■ ASSIGNMENT ■
Where does the string "microglial" appear in the records? Copy every line that contains it.

■ RECORDS PROVIDED ■

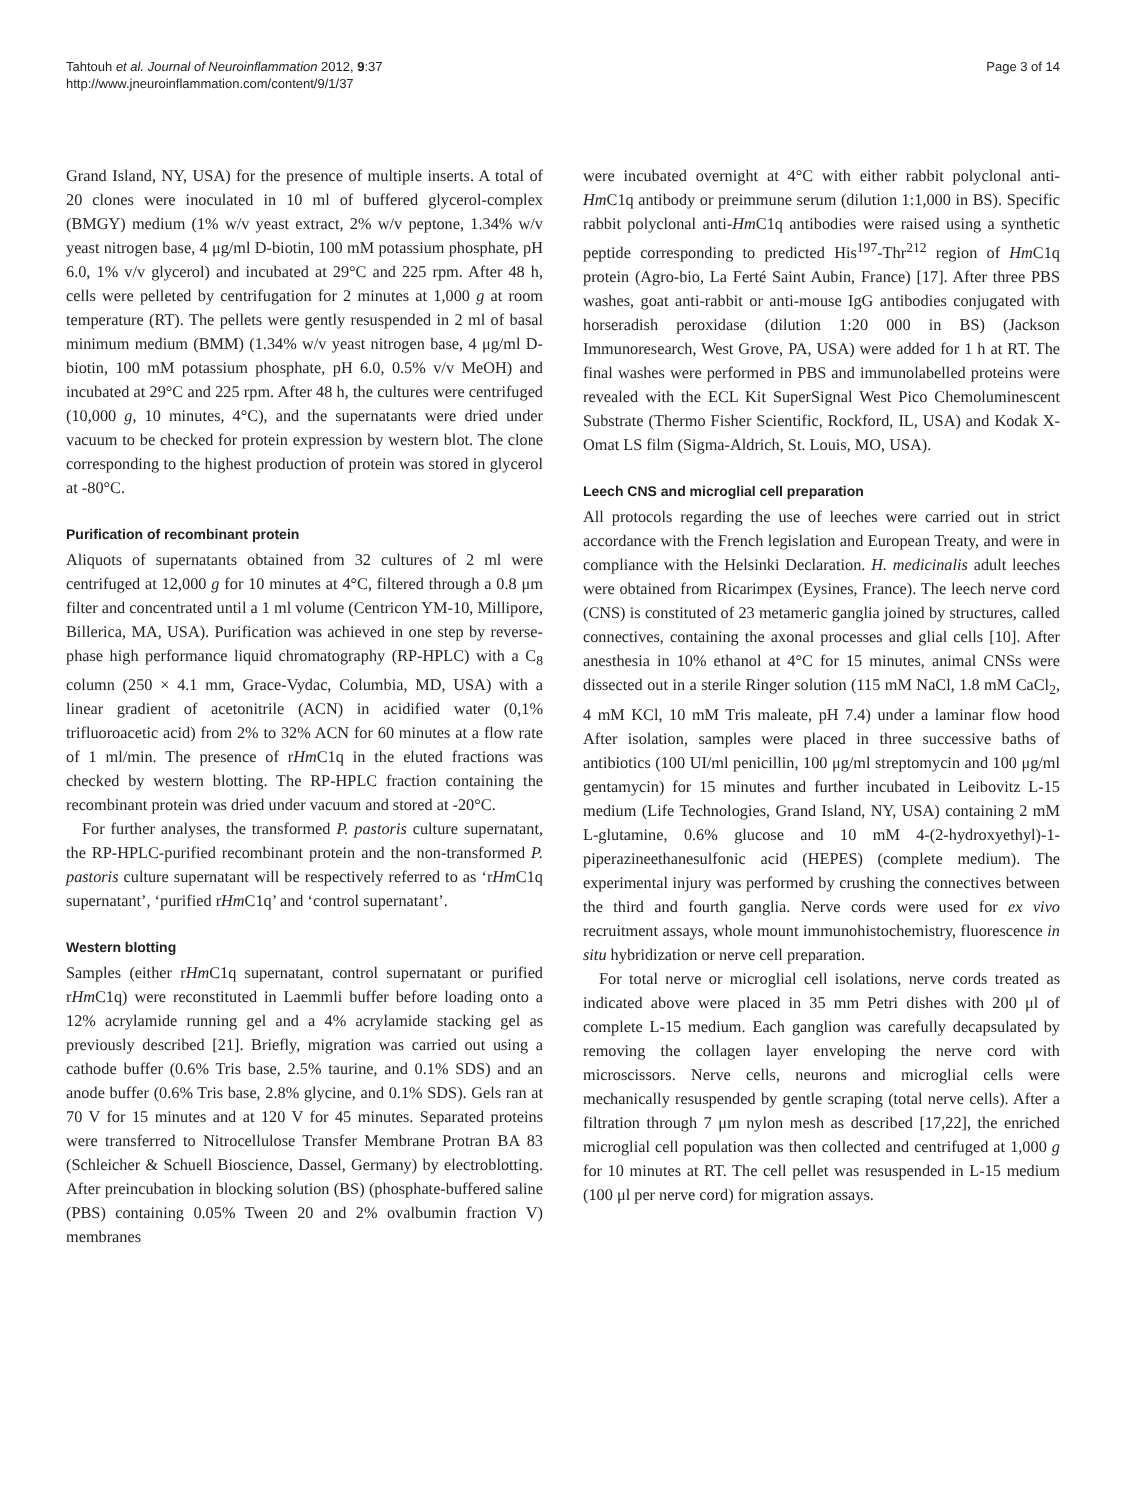Tahtouh et al. Journal of Neuroinflammation 2012, 9:37
http://www.jneuroinflammation.com/content/9/1/37
Page 3 of 14
Grand Island, NY, USA) for the presence of multiple inserts. A total of 20 clones were inoculated in 10 ml of buffered glycerol-complex (BMGY) medium (1% w/v yeast extract, 2% w/v peptone, 1.34% w/v yeast nitrogen base, 4 μg/ml D-biotin, 100 mM potassium phosphate, pH 6.0, 1% v/v glycerol) and incubated at 29°C and 225 rpm. After 48 h, cells were pelleted by centrifugation for 2 minutes at 1,000 g at room temperature (RT). The pellets were gently resuspended in 2 ml of basal minimum medium (BMM) (1.34% w/v yeast nitrogen base, 4 μg/ml D-biotin, 100 mM potassium phosphate, pH 6.0, 0.5% v/v MeOH) and incubated at 29°C and 225 rpm. After 48 h, the cultures were centrifuged (10,000 g, 10 minutes, 4°C), and the supernatants were dried under vacuum to be checked for protein expression by western blot. The clone corresponding to the highest production of protein was stored in glycerol at -80°C.
Purification of recombinant protein
Aliquots of supernatants obtained from 32 cultures of 2 ml were centrifuged at 12,000 g for 10 minutes at 4°C, filtered through a 0.8 μm filter and concentrated until a 1 ml volume (Centricon YM-10, Millipore, Billerica, MA, USA). Purification was achieved in one step by reverse-phase high performance liquid chromatography (RP-HPLC) with a C<sub>8</sub> column (250 × 4.1 mm, Grace-Vydac, Columbia, MD, USA) with a linear gradient of acetonitrile (ACN) in acidified water (0,1% trifluoroacetic acid) from 2% to 32% ACN for 60 minutes at a flow rate of 1 ml/min. The presence of rHm C1q in the eluted fractions was checked by western blotting. The RP-HPLC fraction containing the recombinant protein was dried under vacuum and stored at -20°C.
For further analyses, the transformed P. pastoris culture supernatant, the RP-HPLC-purified recombinant protein and the non-transformed P. pastoris culture supernatant will be respectively referred to as ‘rHm C1q supernatant’, ‘purified rHm C1q’ and ‘control supernatant’.
Western blotting
Samples (either rHm C1q supernatant, control supernatant or purified rHm C1q) were reconstituted in Laemmli buffer before loading onto a 12% acrylamide running gel and a 4% acrylamide stacking gel as previously described [21]. Briefly, migration was carried out using a cathode buffer (0.6% Tris base, 2.5% taurine, and 0.1% SDS) and an anode buffer (0.6% Tris base, 2.8% glycine, and 0.1% SDS). Gels ran at 70 V for 15 minutes and at 120 V for 45 minutes. Separated proteins were transferred to Nitrocellulose Transfer Membrane Protran BA 83 (Schleicher & Schuell Bioscience, Dassel, Germany) by electroblotting. After preincubation in blocking solution (BS) (phosphate-buffered saline (PBS) containing 0.05% Tween 20 and 2% ovalbumin fraction V) membranes
were incubated overnight at 4°C with either rabbit polyclonal anti-Hm C1q antibody or preimmune serum (dilution 1:1,000 in BS). Specific rabbit polyclonal anti-Hm C1q antibodies were raised using a synthetic peptide corresponding to predicted His<sup>197</sup>-Thr<sup>212</sup> region of Hm C1q protein (Agro-bio, La Ferté Saint Aubin, France) [17]. After three PBS washes, goat anti-rabbit or anti-mouse IgG antibodies conjugated with horseradish peroxidase (dilution 1:20 000 in BS) (Jackson Immunoresearch, West Grove, PA, USA) were added for 1 h at RT. The final washes were performed in PBS and immunolabelled proteins were revealed with the ECL Kit SuperSignal West Pico Chemoluminescent Substrate (Thermo Fisher Scientific, Rockford, IL, USA) and Kodak X-Omat LS film (Sigma-Aldrich, St. Louis, MO, USA).
Leech CNS and microglial cell preparation
All protocols regarding the use of leeches were carried out in strict accordance with the French legislation and European Treaty, and were in compliance with the Helsinki Declaration. H. medicinalis adult leeches were obtained from Ricarimpex (Eysines, France). The leech nerve cord (CNS) is constituted of 23 metameric ganglia joined by structures, called connectives, containing the axonal processes and glial cells [10]. After anesthesia in 10% ethanol at 4°C for 15 minutes, animal CNSs were dissected out in a sterile Ringer solution (115 mM NaCl, 1.8 mM CaCl<sub>2</sub>, 4 mM KCl, 10 mM Tris maleate, pH 7.4) under a laminar flow hood After isolation, samples were placed in three successive baths of antibiotics (100 UI/ml penicillin, 100 μg/ml streptomycin and 100 μg/ml gentamycin) for 15 minutes and further incubated in Leibovitz L-15 medium (Life Technologies, Grand Island, NY, USA) containing 2 mM L-glutamine, 0.6% glucose and 10 mM 4-(2-hydroxyethyl)-1-piperazineethanesulfonic acid (HEPES) (complete medium). The experimental injury was performed by crushing the connectives between the third and fourth ganglia. Nerve cords were used for ex vivo recruitment assays, whole mount immunohistochemistry, fluorescence in situ hybridization or nerve cell preparation.
For total nerve or microglial cell isolations, nerve cords treated as indicated above were placed in 35 mm Petri dishes with 200 μl of complete L-15 medium. Each ganglion was carefully decapsulated by removing the collagen layer enveloping the nerve cord with microscissors. Nerve cells, neurons and microglial cells were mechanically resuspended by gentle scraping (total nerve cells). After a filtration through 7 μm nylon mesh as described [17,22], the enriched microglial cell population was then collected and centrifuged at 1,000 g for 10 minutes at RT. The cell pellet was resuspended in L-15 medium (100 μl per nerve cord) for migration assays.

■ RESULT ■
Leech CNS and microglial cell preparation
For total nerve or microglial cell isolations, nerve cords treated as indicated above were placed in 35 mm Petri dishes with 200 μl of complete L-15 medium. Each ganglion was carefully decapsulated by removing the collagen layer enveloping the nerve cord with microscissors. Nerve cells, neurons and microglial cells were mechanically resuspended by gentle scraping (total nerve cells). After a filtration through 7 μm nylon mesh as described [17,22], the enriched microglial cell population was then collected and centrifuged at 1,000 g for 10 minutes at RT. The cell pellet was resuspended in L-15 medium (100 μl per nerve cord) for migration assays.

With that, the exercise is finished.